Comment by Lindsay — August 6, 2008 @ 4:05 pm
Yes, discrimination is illegal. I’m not so sure about “minor’s” rights, since they are legally the property of their parents (or the government), but clearly in this case, the issue should be between the parent and their kid, not between the government and me, except perhaps that the city might have encouraged the parent to make an apology to us for their kids victimizing us (for which, recall; they were charged and pled guilty.
Well, it just gets sillier, and of course all the silliness (and perversion of public trust and resources) seems to stem from our own little Lt. Falsev, who now is whining and crying to the city attorney that I am telling other AF Cops that he is harassing me.

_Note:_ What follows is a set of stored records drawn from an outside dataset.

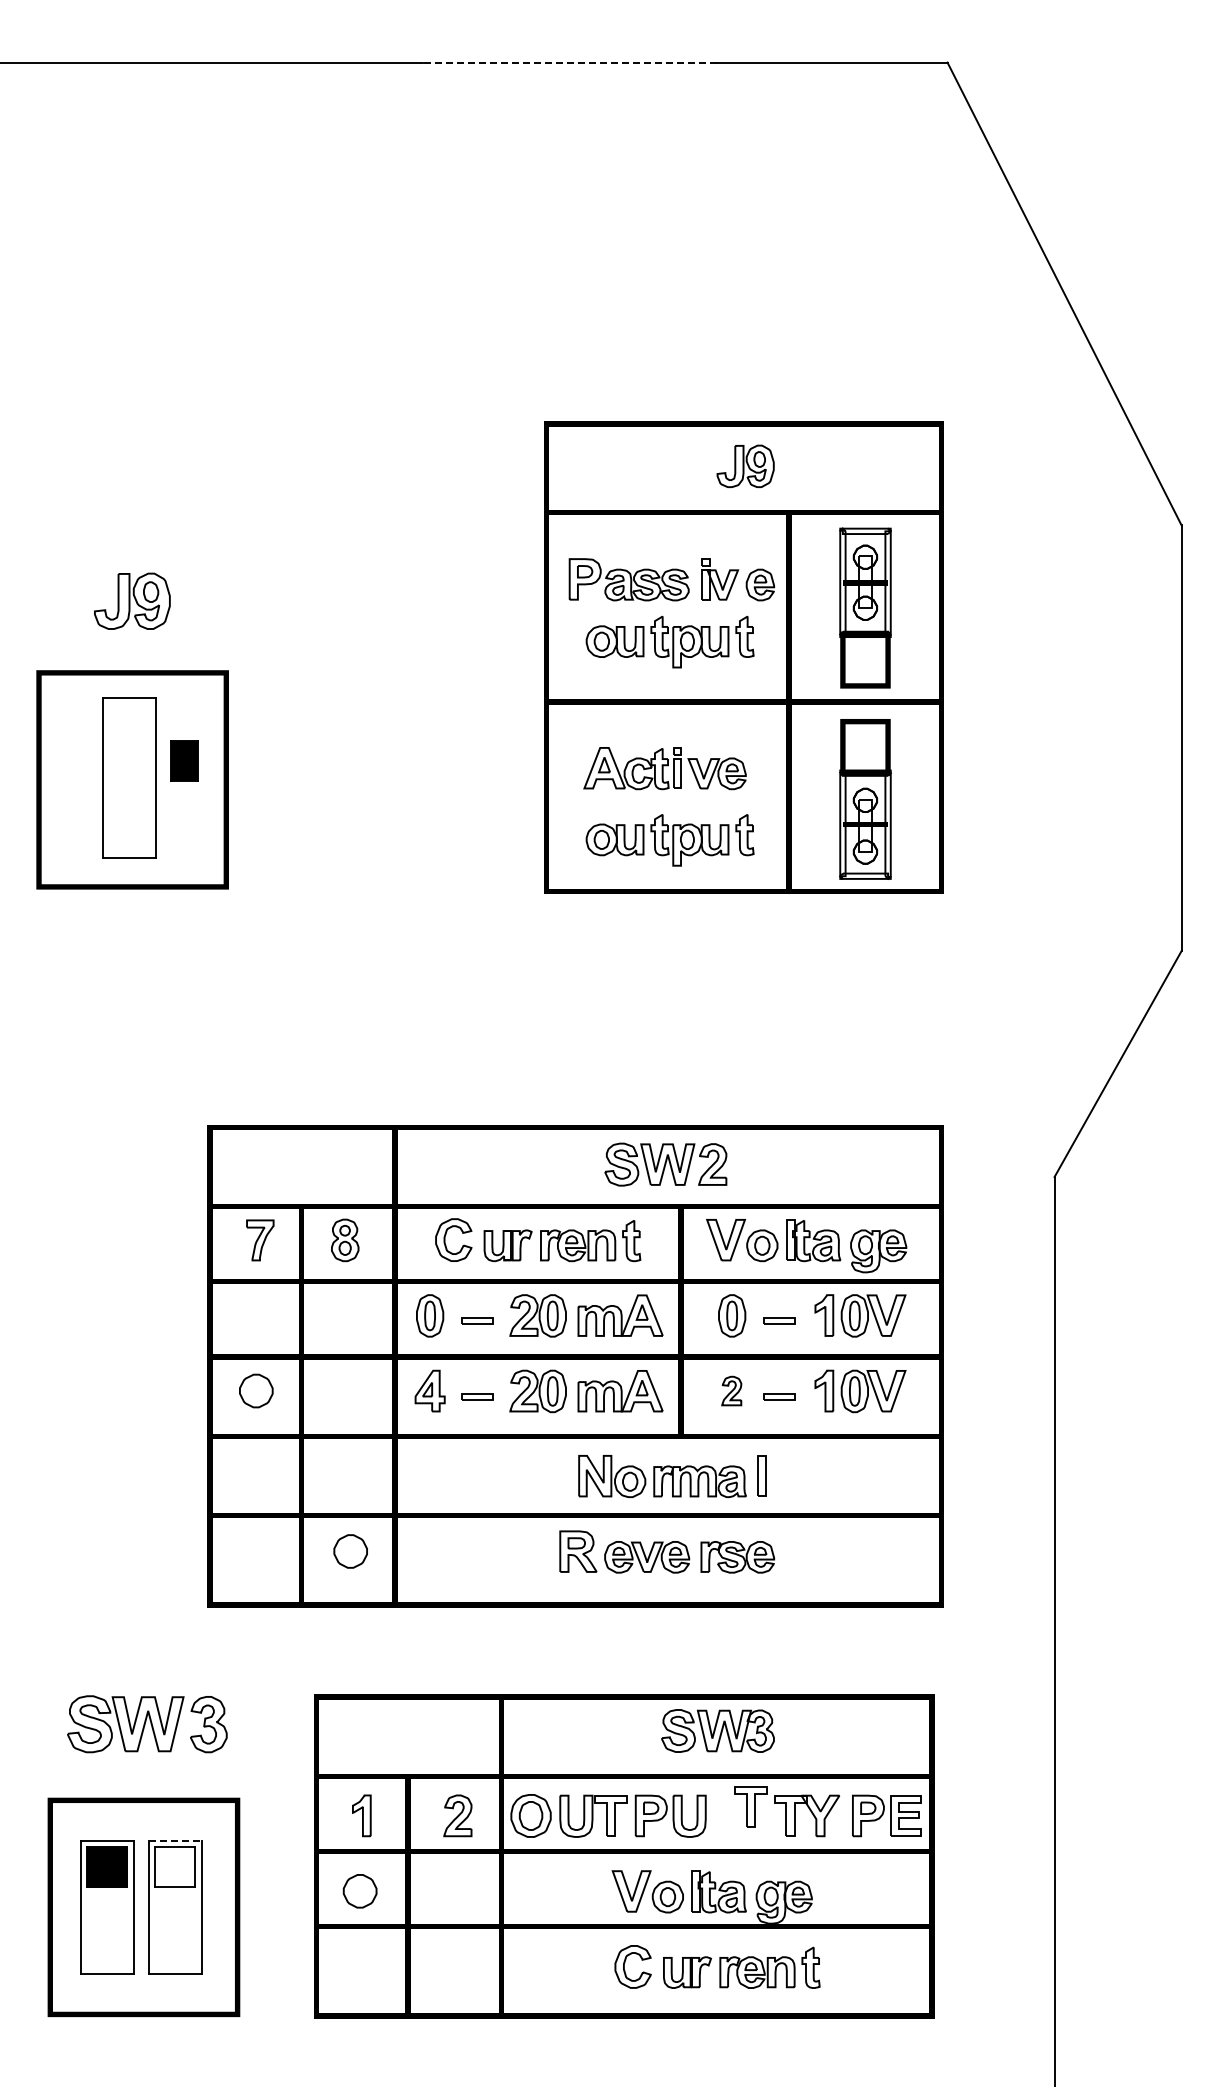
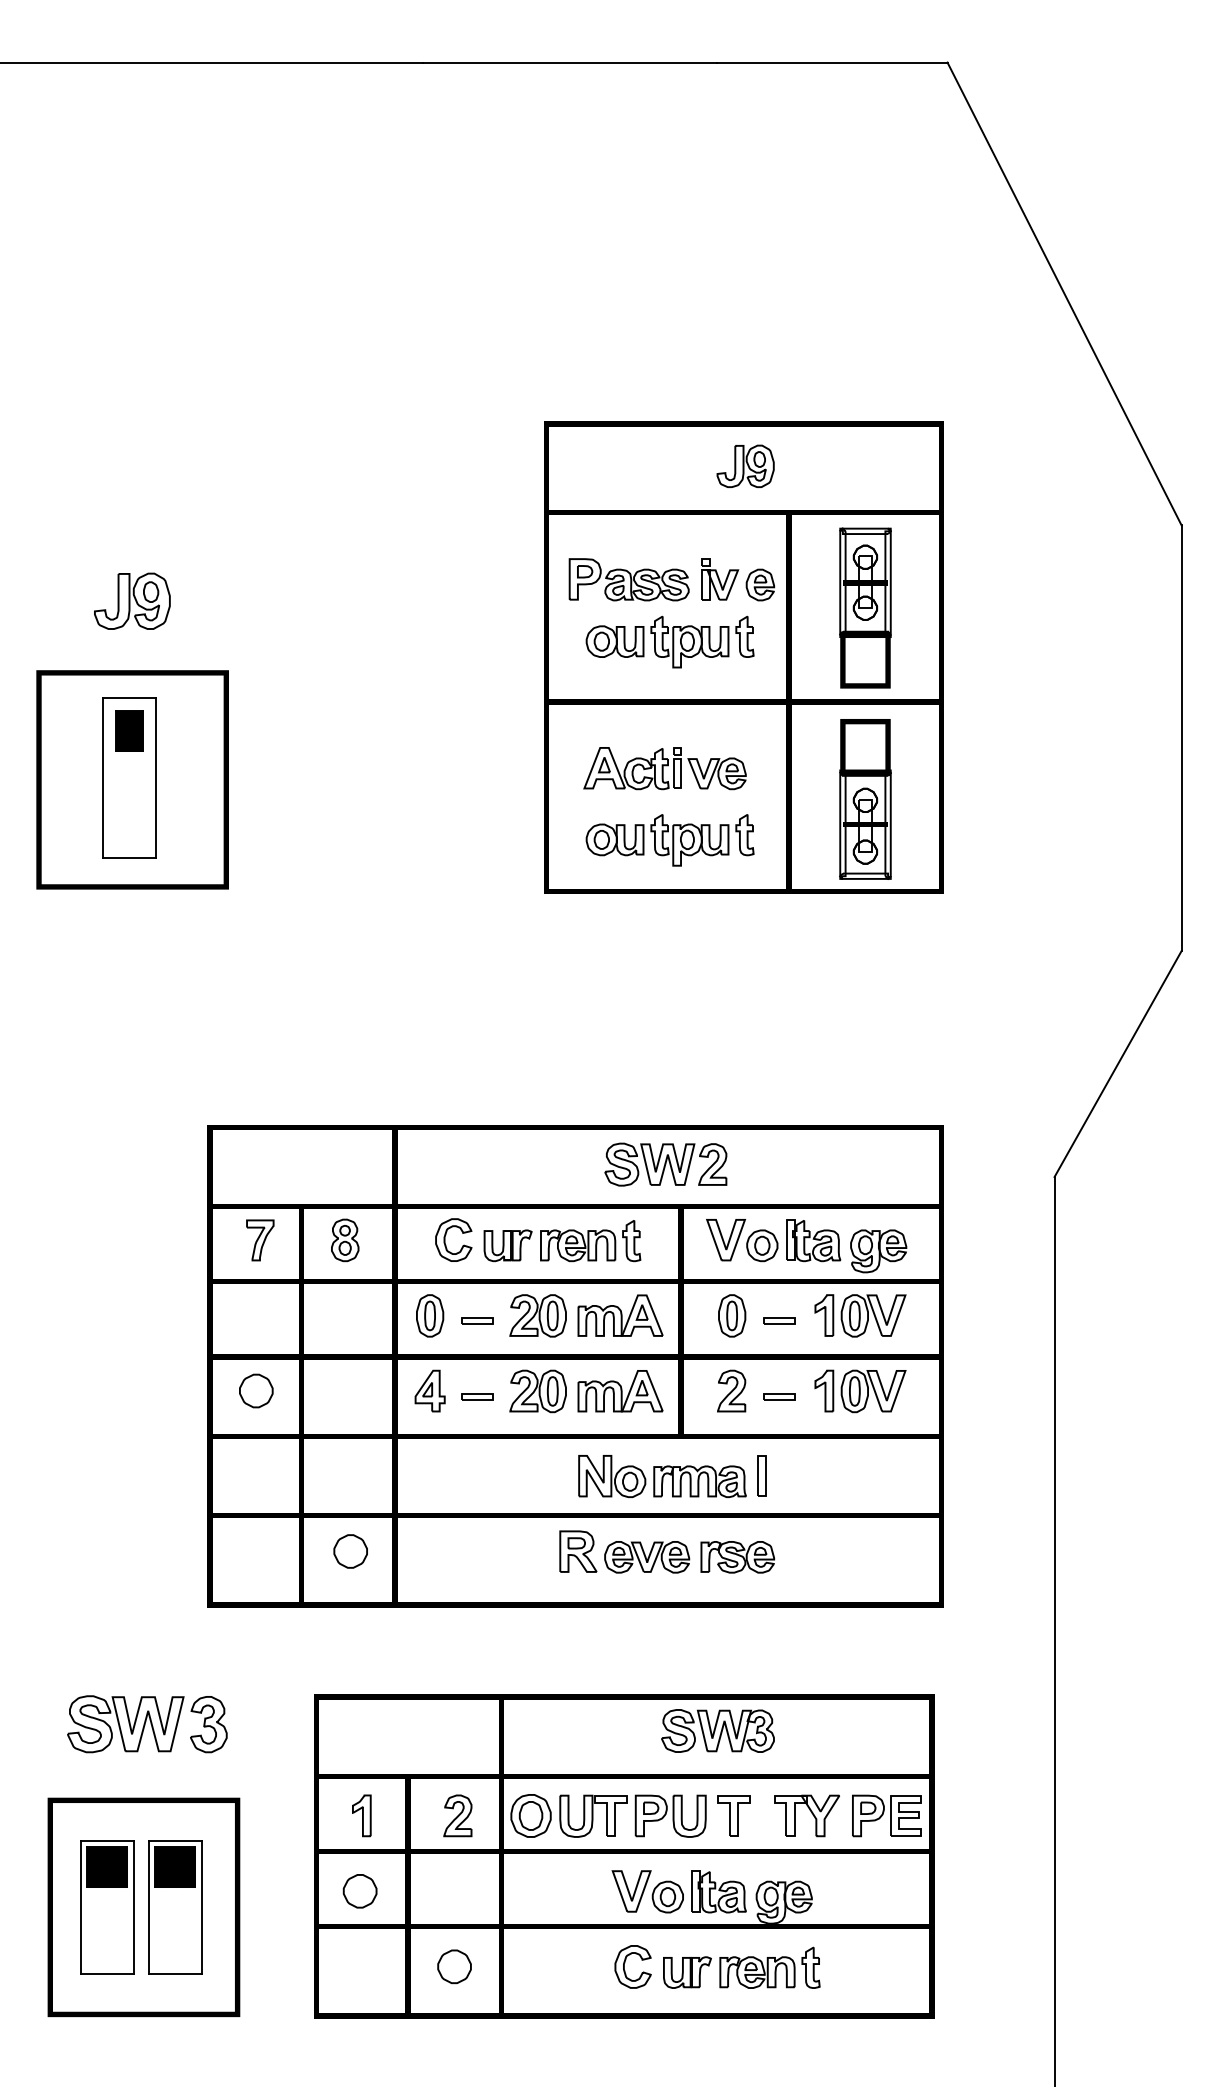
line at (569, 62): dashed -> solid
part at (184, 760) position: (184, 760) -> (129, 730)
part at (731, 1390) size: 22x32 px -> 30x44 px
part at (750, 1806) position: (750, 1806) -> (733, 1815)
line at (175, 1840): dashed -> solid
hatch at (175, 1867): none -> present
part at (454, 1966): none -> present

(The only person I get to say that to of course is HIM - (and I havn’t seen him for months) and any cops who happen to come here to read my website.
One sheriff at the courthouse told me he reads our ministry website all the time.
So who knows?
Of course, Lt. Falslev is harassing us with these charges. Ideally, we would be so intimidated by him that we would beg to plead guilty to some lesser charge just to get him off our case, but - I guess we just aren’t as intimidated by him as he wishes us to be.
The law, on it’s plain face, fails to implicate us in even one single particular.
It is my opinion that Lt. Falslev (and his bosses) are in violation of the rebellion clause (3) of the 14th Amendment to the Constitution - among other things.
And, of course, we are not supposed to call it “harassment” any more as that doesn’t sound nice.
From now on, what used to be called harassment, should be referred to as “proactive policing”.